Beckman Coulter expanded the GenomeLab SNPstream Genotyping System to process up to 48 SNPs in each well of a 384-well plate. “Of the thousands of SNPs found in discovery, maybe between 10 and 200 are important in elucidating a particular biological endpoint,” notes Noreen Galvin, director of automation. Analyzing them would require validating thousands of SNPs.
The SNPstream scales to between 4,000 and more than 3 million assays per day, providing a cost-effective way to interrogate a realistic number of markers in a single assay, she says. “We lay down a primer, look for a mutation, and extend it by one base. If it’s there, it will bind. Fluorescence will detect it.” Beckman Coulter recently launched a multiplexing platform for studying gene expression, the GenomeLab GeXP. This capillary electrophoresis-based system enables the multiplexed expression of up to 30 genes per well.

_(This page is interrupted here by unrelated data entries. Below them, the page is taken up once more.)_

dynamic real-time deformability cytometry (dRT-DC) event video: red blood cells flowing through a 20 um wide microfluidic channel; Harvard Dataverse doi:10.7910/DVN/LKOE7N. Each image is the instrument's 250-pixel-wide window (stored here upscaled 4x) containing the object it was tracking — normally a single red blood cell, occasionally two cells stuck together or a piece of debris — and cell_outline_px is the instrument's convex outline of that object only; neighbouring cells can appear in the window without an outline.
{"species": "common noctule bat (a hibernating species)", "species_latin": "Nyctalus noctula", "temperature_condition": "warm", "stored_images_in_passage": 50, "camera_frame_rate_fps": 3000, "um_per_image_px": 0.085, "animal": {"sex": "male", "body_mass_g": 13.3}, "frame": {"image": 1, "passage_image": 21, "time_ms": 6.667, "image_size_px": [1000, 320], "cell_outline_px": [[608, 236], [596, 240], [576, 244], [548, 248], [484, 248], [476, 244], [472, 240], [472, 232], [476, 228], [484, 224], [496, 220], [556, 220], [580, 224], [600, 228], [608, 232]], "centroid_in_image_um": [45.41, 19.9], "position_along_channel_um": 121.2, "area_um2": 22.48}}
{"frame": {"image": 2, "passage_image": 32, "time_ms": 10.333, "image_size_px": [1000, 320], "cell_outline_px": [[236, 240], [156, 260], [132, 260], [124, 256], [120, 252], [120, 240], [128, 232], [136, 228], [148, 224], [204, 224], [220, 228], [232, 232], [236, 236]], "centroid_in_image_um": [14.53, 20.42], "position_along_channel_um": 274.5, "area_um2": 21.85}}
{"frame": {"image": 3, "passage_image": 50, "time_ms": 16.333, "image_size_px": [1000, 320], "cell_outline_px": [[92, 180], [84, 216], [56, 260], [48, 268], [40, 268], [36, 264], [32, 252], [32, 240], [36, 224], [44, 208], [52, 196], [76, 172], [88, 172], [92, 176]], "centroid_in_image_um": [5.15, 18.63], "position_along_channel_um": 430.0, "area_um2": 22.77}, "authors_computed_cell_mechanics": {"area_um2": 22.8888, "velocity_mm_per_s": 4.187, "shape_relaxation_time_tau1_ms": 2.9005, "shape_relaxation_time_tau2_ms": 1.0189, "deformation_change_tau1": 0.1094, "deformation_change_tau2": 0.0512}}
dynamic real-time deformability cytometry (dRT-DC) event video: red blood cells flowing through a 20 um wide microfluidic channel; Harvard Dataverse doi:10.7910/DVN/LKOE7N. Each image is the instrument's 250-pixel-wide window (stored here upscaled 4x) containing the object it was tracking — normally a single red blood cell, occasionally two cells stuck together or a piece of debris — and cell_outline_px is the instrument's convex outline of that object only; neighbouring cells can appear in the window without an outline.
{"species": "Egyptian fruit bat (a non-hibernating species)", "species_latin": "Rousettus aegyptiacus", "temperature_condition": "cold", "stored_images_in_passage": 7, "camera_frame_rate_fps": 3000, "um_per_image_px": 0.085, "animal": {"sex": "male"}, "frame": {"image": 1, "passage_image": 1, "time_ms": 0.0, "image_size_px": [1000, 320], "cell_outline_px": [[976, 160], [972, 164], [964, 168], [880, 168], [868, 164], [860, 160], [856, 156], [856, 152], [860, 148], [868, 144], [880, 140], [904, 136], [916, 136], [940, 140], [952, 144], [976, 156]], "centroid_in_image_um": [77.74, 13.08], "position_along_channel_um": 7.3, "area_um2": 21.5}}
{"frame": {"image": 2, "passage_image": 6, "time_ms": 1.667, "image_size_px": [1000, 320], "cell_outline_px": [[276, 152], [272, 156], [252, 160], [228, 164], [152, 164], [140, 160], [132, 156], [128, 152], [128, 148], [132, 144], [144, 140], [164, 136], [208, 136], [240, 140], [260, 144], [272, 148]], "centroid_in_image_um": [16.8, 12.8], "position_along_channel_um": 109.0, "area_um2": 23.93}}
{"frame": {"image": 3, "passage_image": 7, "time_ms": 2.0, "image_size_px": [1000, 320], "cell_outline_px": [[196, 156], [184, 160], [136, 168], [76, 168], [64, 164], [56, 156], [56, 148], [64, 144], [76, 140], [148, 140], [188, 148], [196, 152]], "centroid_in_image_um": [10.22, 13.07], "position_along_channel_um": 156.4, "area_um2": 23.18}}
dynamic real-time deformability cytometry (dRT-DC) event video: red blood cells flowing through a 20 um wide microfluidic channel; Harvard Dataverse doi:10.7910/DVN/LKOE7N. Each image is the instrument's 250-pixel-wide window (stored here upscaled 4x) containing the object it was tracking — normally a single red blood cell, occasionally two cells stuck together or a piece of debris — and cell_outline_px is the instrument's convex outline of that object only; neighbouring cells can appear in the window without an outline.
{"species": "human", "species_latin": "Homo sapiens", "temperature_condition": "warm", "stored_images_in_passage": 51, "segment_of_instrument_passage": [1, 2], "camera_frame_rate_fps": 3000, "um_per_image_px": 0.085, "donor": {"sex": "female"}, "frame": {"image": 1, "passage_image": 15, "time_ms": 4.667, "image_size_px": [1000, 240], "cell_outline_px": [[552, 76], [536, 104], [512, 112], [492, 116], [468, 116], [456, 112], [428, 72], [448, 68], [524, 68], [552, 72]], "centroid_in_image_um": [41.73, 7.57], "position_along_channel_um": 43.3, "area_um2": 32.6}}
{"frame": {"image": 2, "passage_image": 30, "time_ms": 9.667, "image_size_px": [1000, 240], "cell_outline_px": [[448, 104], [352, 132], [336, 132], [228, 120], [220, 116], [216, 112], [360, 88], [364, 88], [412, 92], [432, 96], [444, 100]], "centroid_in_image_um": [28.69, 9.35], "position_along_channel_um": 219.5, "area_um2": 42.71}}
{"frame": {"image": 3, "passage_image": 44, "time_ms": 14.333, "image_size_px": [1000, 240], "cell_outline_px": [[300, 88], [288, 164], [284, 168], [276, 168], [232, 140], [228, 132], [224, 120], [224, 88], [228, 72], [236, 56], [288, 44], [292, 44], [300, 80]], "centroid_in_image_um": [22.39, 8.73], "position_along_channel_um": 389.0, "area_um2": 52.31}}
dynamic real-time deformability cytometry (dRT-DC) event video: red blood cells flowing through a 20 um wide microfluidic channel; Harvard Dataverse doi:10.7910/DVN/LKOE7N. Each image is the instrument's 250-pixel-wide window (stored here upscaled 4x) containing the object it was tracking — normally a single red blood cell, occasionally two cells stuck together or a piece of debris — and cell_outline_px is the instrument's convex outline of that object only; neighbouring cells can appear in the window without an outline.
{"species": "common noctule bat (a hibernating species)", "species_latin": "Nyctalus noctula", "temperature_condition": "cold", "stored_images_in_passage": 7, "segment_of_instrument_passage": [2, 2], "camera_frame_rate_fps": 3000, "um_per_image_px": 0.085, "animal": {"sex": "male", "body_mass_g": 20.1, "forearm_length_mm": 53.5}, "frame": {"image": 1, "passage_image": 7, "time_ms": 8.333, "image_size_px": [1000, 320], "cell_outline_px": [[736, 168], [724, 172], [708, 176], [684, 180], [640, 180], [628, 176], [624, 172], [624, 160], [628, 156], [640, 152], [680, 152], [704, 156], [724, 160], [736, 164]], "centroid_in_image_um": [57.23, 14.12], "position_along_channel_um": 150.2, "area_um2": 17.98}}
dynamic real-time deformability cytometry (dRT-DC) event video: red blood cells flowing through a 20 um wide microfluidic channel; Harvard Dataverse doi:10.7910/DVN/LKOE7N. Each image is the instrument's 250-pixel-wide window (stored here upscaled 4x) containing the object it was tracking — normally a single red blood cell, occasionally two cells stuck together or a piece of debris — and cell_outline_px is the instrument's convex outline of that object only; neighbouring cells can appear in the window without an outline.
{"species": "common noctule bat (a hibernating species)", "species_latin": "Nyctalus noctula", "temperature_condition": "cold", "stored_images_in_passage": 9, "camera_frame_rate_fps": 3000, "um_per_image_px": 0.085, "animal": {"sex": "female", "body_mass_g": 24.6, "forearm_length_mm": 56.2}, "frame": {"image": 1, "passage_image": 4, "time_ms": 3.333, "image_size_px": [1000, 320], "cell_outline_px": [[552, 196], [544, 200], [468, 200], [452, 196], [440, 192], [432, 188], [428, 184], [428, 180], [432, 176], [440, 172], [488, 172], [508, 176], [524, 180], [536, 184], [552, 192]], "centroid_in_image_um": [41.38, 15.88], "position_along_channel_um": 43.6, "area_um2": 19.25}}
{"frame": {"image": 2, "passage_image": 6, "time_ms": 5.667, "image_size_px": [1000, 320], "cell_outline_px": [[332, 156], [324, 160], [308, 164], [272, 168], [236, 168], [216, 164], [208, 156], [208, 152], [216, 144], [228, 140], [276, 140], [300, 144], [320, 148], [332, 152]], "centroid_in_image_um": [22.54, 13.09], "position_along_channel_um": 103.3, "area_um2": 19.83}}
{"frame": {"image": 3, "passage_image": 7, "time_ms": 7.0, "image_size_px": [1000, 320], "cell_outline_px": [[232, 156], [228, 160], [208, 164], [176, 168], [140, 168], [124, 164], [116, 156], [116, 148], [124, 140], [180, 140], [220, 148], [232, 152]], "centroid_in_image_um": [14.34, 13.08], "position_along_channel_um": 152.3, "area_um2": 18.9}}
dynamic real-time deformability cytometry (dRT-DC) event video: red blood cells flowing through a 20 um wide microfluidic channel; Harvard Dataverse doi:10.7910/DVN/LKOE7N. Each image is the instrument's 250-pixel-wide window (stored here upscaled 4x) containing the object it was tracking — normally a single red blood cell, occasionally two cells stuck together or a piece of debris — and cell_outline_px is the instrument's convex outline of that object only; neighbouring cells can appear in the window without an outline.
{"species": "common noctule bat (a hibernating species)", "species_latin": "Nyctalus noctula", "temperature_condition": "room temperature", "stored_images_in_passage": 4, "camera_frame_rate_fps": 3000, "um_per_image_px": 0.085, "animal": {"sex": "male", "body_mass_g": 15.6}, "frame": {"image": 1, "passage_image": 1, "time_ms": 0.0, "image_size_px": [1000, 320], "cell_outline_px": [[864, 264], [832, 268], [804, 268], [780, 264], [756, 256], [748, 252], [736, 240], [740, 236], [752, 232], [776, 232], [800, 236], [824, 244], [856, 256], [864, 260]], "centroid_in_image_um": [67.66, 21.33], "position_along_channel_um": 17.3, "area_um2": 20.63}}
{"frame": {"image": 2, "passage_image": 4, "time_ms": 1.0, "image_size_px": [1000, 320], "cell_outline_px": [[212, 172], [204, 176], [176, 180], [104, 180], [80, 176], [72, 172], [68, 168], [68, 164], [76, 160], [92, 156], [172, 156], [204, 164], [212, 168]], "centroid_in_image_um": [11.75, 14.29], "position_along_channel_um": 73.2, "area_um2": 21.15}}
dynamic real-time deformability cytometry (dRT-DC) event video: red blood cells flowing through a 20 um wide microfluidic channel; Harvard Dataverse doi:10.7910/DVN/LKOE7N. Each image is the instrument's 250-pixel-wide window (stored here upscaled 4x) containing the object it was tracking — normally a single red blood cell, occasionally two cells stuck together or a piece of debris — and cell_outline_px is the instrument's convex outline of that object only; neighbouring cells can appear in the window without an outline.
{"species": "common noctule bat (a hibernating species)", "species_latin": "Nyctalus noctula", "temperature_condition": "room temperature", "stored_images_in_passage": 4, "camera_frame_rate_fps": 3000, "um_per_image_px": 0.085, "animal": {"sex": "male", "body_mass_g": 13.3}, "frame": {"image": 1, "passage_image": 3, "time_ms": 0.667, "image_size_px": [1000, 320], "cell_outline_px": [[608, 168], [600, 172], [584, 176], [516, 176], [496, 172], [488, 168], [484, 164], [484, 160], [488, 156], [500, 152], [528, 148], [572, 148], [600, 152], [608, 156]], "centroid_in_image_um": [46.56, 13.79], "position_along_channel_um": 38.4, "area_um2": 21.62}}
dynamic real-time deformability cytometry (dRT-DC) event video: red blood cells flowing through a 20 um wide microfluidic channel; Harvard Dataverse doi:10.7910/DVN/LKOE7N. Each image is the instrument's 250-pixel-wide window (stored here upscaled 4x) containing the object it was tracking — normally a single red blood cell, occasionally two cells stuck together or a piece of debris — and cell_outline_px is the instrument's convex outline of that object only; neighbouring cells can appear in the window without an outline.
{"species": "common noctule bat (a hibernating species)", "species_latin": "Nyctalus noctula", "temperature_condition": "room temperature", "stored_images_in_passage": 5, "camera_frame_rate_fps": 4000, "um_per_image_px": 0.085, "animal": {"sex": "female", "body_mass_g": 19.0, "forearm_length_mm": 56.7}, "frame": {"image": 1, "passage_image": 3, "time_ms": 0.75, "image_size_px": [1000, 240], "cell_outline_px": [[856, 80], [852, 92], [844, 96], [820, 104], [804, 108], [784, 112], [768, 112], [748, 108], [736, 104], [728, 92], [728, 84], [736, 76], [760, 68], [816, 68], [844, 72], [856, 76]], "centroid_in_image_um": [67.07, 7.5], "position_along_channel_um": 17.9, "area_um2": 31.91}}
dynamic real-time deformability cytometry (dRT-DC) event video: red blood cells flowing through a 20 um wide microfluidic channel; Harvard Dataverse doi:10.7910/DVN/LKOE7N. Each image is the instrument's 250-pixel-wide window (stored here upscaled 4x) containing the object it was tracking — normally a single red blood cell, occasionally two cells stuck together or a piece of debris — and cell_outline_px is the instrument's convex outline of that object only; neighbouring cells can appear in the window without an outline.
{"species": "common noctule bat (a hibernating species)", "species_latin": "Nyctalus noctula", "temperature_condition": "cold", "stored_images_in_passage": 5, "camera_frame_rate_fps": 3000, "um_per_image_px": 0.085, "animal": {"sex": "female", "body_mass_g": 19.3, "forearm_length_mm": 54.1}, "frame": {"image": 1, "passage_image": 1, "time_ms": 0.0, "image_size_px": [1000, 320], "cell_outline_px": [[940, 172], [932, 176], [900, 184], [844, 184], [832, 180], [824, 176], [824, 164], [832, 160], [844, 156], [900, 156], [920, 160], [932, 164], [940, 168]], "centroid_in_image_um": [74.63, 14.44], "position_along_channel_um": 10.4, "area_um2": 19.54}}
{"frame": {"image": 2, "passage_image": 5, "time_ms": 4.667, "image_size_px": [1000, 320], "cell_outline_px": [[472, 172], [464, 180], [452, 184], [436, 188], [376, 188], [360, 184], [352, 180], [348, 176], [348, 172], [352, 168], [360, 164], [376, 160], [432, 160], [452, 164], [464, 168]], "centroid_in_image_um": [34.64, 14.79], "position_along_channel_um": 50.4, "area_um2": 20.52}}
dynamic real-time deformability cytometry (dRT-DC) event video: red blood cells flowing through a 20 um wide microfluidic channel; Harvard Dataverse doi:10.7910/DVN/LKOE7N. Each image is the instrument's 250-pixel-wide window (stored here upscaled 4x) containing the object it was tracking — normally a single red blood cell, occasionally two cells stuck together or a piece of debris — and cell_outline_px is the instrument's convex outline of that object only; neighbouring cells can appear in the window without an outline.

Late last year, Invitrogen launched the HEEBO and MEEBO (human and mouse, respectively, exonic evidence-based oligonucleotide) probes for array labeling and detection, according to Wendy Price, business area manager for gene-expression profiling and genome-expression profiling. “They are used mainly for expression profiling,” she says. Designed for Illumina’s high-density arrays, in one experiment HEEBO can interrogate nearly 49,000 data points, and MEEBO can interrogate nearly 39,000 data points, Price adds.
Although this article focuses on multiplexed arrays, they are only part of the story. The other part revolves around validating specific markers, creating better antibodies to get better information and, of course, knowing how best to analyze and use the resultant information.